Until now it has not been possible to probe the structure of the tRNA iMet -Ty1 RNA initiation complex in vivo , but some experimental evidence has suggested that extended tRNA- iMet -Ty1 RNA interactions play a role in vivo . As mentioned above, we have shown that mutations in the boxes result in defective transposition of the Ty1 element ( 8 ). In keeping with our results, Keeney et al . ( 33 ) have shown that mutations in the T arm and loop of tRNA iMet have dramatic effects on transposition. For two double mutants in which A60/A54 were changed to C60/T54 or T60/C54 the transposition frequency was reduced to the background level. These mutations would disrupt base pairing between bases 60 and 54 of tRNA iMet and U115 of box 1 and U146 of box 0 respectively. Weakening of the interaction between tRNA iMet and Ty1 RNA could explain the transposition-defective phenotype of these mutants. This is consistent with our finding that annealing of tRNA iMet with Ty 1 RNA is abolished in a box 0/box 1 double mutant. By using hybrid S.cerevisiae/Arabidopsis thaliana and S.cerevisiae/Schizosaccharomyces pombe tRNA iMet as primers Keeney et al . ( 33 ) found that additional determinants for Ty1 transposition are clustered in the D arm. Interestingly, in the structural model of the tRNA iMet -Ty1 RNA complex 2 nt of the 3′ part of the D arm of tRNA interact with box 2.1 of Ty1 RNA. These 2 nt are similar in the S.cerevisiae and S.cerevisiae/A.thaliana hybrid tRNA iMet , but differ in the S.cerevisiae/S.pombe tRNA hybrid, which is not able to support transposition. Examination of the Ty1 sequence shows that interaction between box 2.1 of Ty1 RNA and the D stem and loop of the S.cerevisiae/S.pombe tRNA iMet hybrid would be destabilized or disrupted in a complex between this hybrid tRNA iMet and Ty1 RNA. As a consequence, the secondary structure of the binary complex would be altered and we speculate that it would no longer be recognized by Ty1 reverse transcriptase, suggesting that the secondary structure of the tRNA iMet -Ty1 RNA complex plays an important role in the process of reverse transcription.
The detailed in vitro structural study reported here reveals that Ty1 RNA forms a specific secondary structure and that extended interactions occur between the primer tRNA iMet and Ty1 RNA. The in vitro results and previously published in vivo studies ( 7 , 33 ) suggest that extended interactions between the primer tRNA and the genomic RNA would be necessary not only to stabilize the complex, but also to form a duplex secondary structure specifically recognized by reverse transcriptase. The fact that similar interactions and a specific secondary structure exist in several retroviral RNAs suggest that these viruses and the Ty1 retrotransposon probably utilize similar mechanisms to initiate reverse transcription.
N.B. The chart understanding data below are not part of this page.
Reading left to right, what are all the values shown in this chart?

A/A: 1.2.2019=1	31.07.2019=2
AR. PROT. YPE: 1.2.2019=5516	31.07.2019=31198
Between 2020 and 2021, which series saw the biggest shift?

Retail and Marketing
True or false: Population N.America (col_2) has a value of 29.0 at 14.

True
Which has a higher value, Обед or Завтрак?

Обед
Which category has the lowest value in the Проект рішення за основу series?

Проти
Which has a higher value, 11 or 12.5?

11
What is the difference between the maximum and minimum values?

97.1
Experiments are now in progress to determine the steps of the priming process affected by the secondary structure of the tRNA iMet -Ty1 RNA complex.
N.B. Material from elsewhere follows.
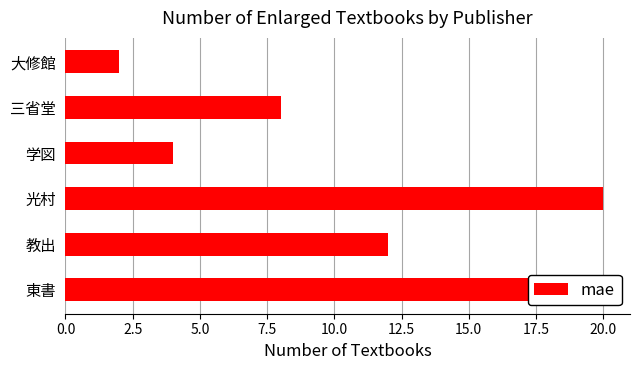

What is the approximate value at 三省堂, to the nearest 10?

10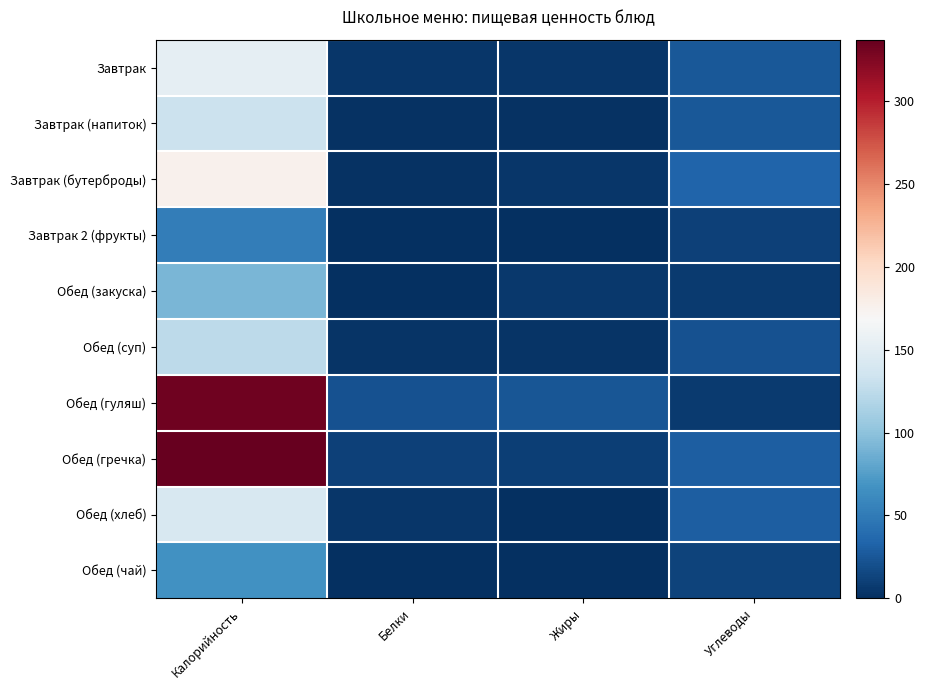

How many series are shown in this chart?

10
We thank R. Marquet, F. Michel and P. Romby for helpful discussions, G. Keith for 3′-end-labelling of the tRNA iMet and B. Senger for kindly providing the ptRNA Met plasmid. We are grateful to Professors G. Dirheimer and B. Ehresmann for their constant interest in our work. This work was supported in part by grants from the Association pour la Recherche contre le Cancer (ARC) and from the Ligue Nationale contre le Cancer, Comité Départemental du Haut-Rhin.